L’ANSM (l’Agence nationale de sécurité du médicament et des produits de santé) conseille alors aux médecins de se renseigner sur les antécédents des patientes et de ne prescrire ces pilules de dernières générations qu’en cas de «circonstances très particulières». Mais ces conseils restent peu entendus des médecins qui jouissent d’une liberté totale de prescription. Aujourd’hui encore, la moitié des femmes prenant la pilule utilisent les dispositifs de 3ème ou 4ème génération.

 

Il a fallu attendre la plainte de Marion Larat pour que les choses prennent de l’ampleur: avant même que l’enquête soit menée à  terme, les avocats de la jeune femme de 25 ans avaient décidé de rendre public son cas. Cette grande médiatisation commence à  inquiéter l’opinion publique et la ministre de la Santé française, Marisol Touraine, annonce le 2 janvier 2013 la fin du remboursement des pilules de 3ème et 4ème génération dès le 31 mars 2013. A-t-elle eu raison, au nom du principe de précaution, de réagir à  l’alerte des avocats alors que le jugement n’a pas encore été rendu et que le corps médical estime que ces pilules peuvent encore être prescrites dans certains cas?

 

Où est le vrai risque?

Cependant, tous les spécialistes s’accordent sur un point: certes, la prise de pilule de 3ème et 4ème génération présente un risque plus élevé, mais il reste néanmoins très faible. De plus, ce risque concerne principalement celles qui prennent la pilule pour la première fois, ou qui ne l’ont pas prise depuis plus d’un an.

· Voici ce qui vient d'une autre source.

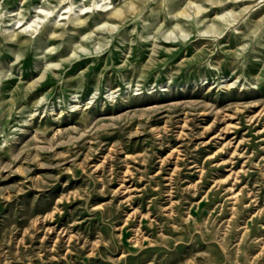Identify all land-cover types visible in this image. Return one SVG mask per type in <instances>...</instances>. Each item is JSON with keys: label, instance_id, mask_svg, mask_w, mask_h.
Returning <instances> with one entry per match:
<instances>
[{"label": "rangeland", "instance_id": "rangeland-1", "mask_svg": "<svg viewBox=\"0 0 264 264\" xmlns=\"http://www.w3.org/2000/svg\"><path fill=\"white\" fill-rule=\"evenodd\" d=\"M0 264H264V0H0Z\"/></svg>", "mask_w": 264, "mask_h": 264}, {"label": "bare ground", "instance_id": "bare-ground-1", "mask_svg": "<svg viewBox=\"0 0 264 264\" xmlns=\"http://www.w3.org/2000/svg\"><path fill=\"white\" fill-rule=\"evenodd\" d=\"M193 2V1H192ZM194 3L195 2H193V5H194ZM191 4V3H190ZM197 4V3H196ZM192 5V4H191ZM190 5V6H191ZM197 6H199L198 4H197ZM194 8V7H193ZM195 9H197V7L195 8ZM197 10H199V8L197 9ZM182 12H186V8H185V11L184 10H182V11H180L179 12V15L182 13ZM187 15V14H186ZM113 17L114 18H121V17H123V11H121V10H115L114 12H113ZM182 32H183V30H182ZM42 75V74H41ZM41 76H39V78H40Z\"/></svg>", "mask_w": 264, "mask_h": 264}]
</instances>
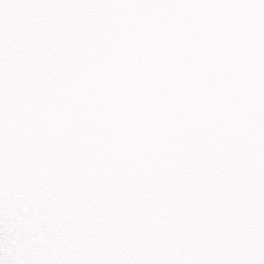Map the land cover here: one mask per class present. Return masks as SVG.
<instances>
[{
    "label": "snow or ice",
    "instance_id": "snow-or-ice-1",
    "mask_svg": "<svg viewBox=\"0 0 264 264\" xmlns=\"http://www.w3.org/2000/svg\"><path fill=\"white\" fill-rule=\"evenodd\" d=\"M0 264H264V0H0Z\"/></svg>",
    "mask_w": 264,
    "mask_h": 264
}]
</instances>
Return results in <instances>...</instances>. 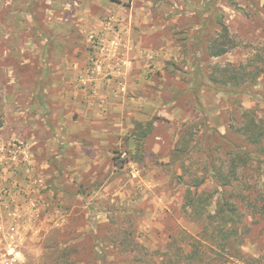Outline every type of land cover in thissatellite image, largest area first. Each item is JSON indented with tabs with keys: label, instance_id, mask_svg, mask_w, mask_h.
I'll use <instances>...</instances> for the list:
<instances>
[{
	"label": "rangeland",
	"instance_id": "1",
	"mask_svg": "<svg viewBox=\"0 0 264 264\" xmlns=\"http://www.w3.org/2000/svg\"><path fill=\"white\" fill-rule=\"evenodd\" d=\"M251 118L264 0H0V264H264Z\"/></svg>",
	"mask_w": 264,
	"mask_h": 264
},
{
	"label": "trees",
	"instance_id": "2",
	"mask_svg": "<svg viewBox=\"0 0 264 264\" xmlns=\"http://www.w3.org/2000/svg\"><path fill=\"white\" fill-rule=\"evenodd\" d=\"M226 53H227V49H218L215 46L210 47V55L212 57H220ZM240 130H241L243 136L246 137L247 141L251 145L258 147V149L261 152H264V125L260 121H257L255 119L251 118L248 122L245 123V125ZM235 159H237V158L235 157ZM238 161H240V157H238ZM232 165H233V168L230 171V175L234 176L237 168L240 165L236 166L235 161L232 162ZM219 176H221V175H219ZM225 178H227V177H225ZM224 185L225 186H231V184L228 181H226V183ZM197 187H198V185L195 186V189H197ZM202 199L203 198L201 197V195L196 196V197H192L190 199V204L193 206L194 210H197L200 203L202 201H204V199L203 200ZM235 200H238V198ZM196 201L199 202V204L197 206H195ZM221 205H222V207L225 208L224 210L221 207ZM221 205L219 207H220V213H221L220 215H221L222 221H224V223L230 224V228L226 232L219 230L218 233L214 234V235L218 236L219 238L221 237V240L224 241L223 247L227 248L228 250H231V242L236 243L237 242L236 240L238 237V231H237L236 227H234V225L236 224L235 219H236V217H238V215L236 214L237 205L235 203L232 204V203H229L227 201L222 202ZM227 219H228V221H227ZM220 234H224L226 236H220ZM228 240H229V242H227ZM205 254H206L205 252L203 254H201L197 250H196V252L193 251L189 255L185 256V258H184L185 264H211V263H208L211 260L209 261V259H204V258H206ZM211 262H214V261H211Z\"/></svg>",
	"mask_w": 264,
	"mask_h": 264
}]
</instances>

Pour d’autres femmes, ces pilules de nouvelle génération serait le bon contraceptif.

 

Rien ne sert donc de s’alarmer: le meilleur conseil à  suivre, c’est de ne surtout pas arrêter la pilule sans consulter un médecin. Et de parler avec lui afin de définir le meilleur contraceptif correspondant à  chaque femme. Car, comme l’a rappelé le Dr Christian Jamin sur son blog, « le pire de la contraception, c’est de ne pas la prendre ». Ironie de la polémique: le plus grand risque d’AVC pour une femme survient lorsqu’elle est enceinte.